Surfing’s Most Delicious Food - First We Surf, Then We Eat

The author, Jim Kempton, pictured above.  You can purchase the book here.

Jim Kempton started his career as Editor and Publisher at Surfer Magazine back in the late 70s into the mid 80s. He went on to work in media and events at Quiksilver, and Billabong, as well as serve as president of the California Surf Museum. His career takes him all over the world and as someone who loves food he indulges in delicious local food. So much so that he was able to make a cookbook!

When did you decide you wanted to publish a cookbook?

Through a lot of luck and a little quick thinking I’ve been able to make a living while enjoying the three things I enjoy most: surfing, traveling, and cooking. In a certain way I’ve been working on this book all my life. I’ve had the privilege to visit forty countries, surf in most of them, and collect a lifetime of recipes and adventures. My goal was to offer a variety of delicious recipes that all relate to my surf travels and the surf culture. They’re easy but distinctive, often featuring fresh ideas that people from around the world use to make their food—and drink—more interesting, healthier, and/or flavorful. And I wanted to have fun telling the stories of the people, places, and waves I encountered along the way. I looked for a range of recipes; from simple stuff a surfer can cook at the beach or on the road to more exotic recipes for those who like to get busy in the kitchen.

Tell us about the recipes and flow of the book. How is it put together?

Its a travel, surf adventure cookbook, 90 recipes, ten chapters each one a surf region - Hawaii, Indonesia, France, Caribbean, Morocco, Peru, Mexico, California, South Pacific, & Central America. Each chapter has short stories about adventures, surf, restaurants, markets in the region followed by a recipe. It includes recipes from Dale Velzy, Bethany Hamilton, John John Florence, Rell Sunn, Donald Takayama, and other legendary surfers as well as a foreword by Surfer's Journal's Steve Pezman and photos by legendary surf photographers Jeff Divine, Art Brewer and Tom Servais.

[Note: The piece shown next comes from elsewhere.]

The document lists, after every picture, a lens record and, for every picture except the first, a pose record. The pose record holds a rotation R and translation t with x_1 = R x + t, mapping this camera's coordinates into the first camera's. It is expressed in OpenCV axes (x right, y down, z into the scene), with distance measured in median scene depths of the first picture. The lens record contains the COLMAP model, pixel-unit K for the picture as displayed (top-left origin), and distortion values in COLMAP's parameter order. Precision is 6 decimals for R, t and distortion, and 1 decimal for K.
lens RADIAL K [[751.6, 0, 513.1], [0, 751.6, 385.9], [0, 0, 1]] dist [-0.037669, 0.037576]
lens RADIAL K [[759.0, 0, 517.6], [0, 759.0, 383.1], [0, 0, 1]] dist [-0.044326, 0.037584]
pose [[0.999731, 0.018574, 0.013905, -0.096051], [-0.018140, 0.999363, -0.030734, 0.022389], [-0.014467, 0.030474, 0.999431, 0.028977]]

A recipe from pro surfer Bethany Hamilton's collection.

What types of food are featured?

I’ve done some simple dishes, some more complicated ones, but nothing that takes a genius, lots of salads, fish, soup, seafood plus rice and pasta dishes. Since it comes from all over the world there is a lot of variety. I included a lot of super-foods – dishes with high nutrient ingredients that are super healthy.

If you have to pick one favorite, what is it and why?

If I only had one I probably pick Poulet Basque – a chicken dish sweet pepper and onions in a fresh tomato sauce. I love the Basques Country of France and Spain - the surf the weather, the people, the countryside - its an easy dish to make, feeds a ton of people, and has a bunch of wonderful flavors. Plus it’s a healthy dose of vegetables that taste great.

Where can people pick up a copy of the book?

A book tour is starting August 15 up the California Coast. If you want a signed copy ask a local surf shop when their event is. It’s also available at all Barnes & Noble stores and (gulp) Amazon.

Is there a hashtag people can use to share photos of their version of your recipes?

#firstwesurf is a good hashtag. I love for people to talk about the book and share photos, ideas, travel stories or their version of the recipes.

What’s next for you?

I’m on the road with this book through the holidays – California tour, then New York/New Jersey in October, Turtle Bay Resort is launching the book in Hawaii in November. Butas far as the next project, I’m working on a History of Women’s Surfing that should be a great addition to the history of surf culture.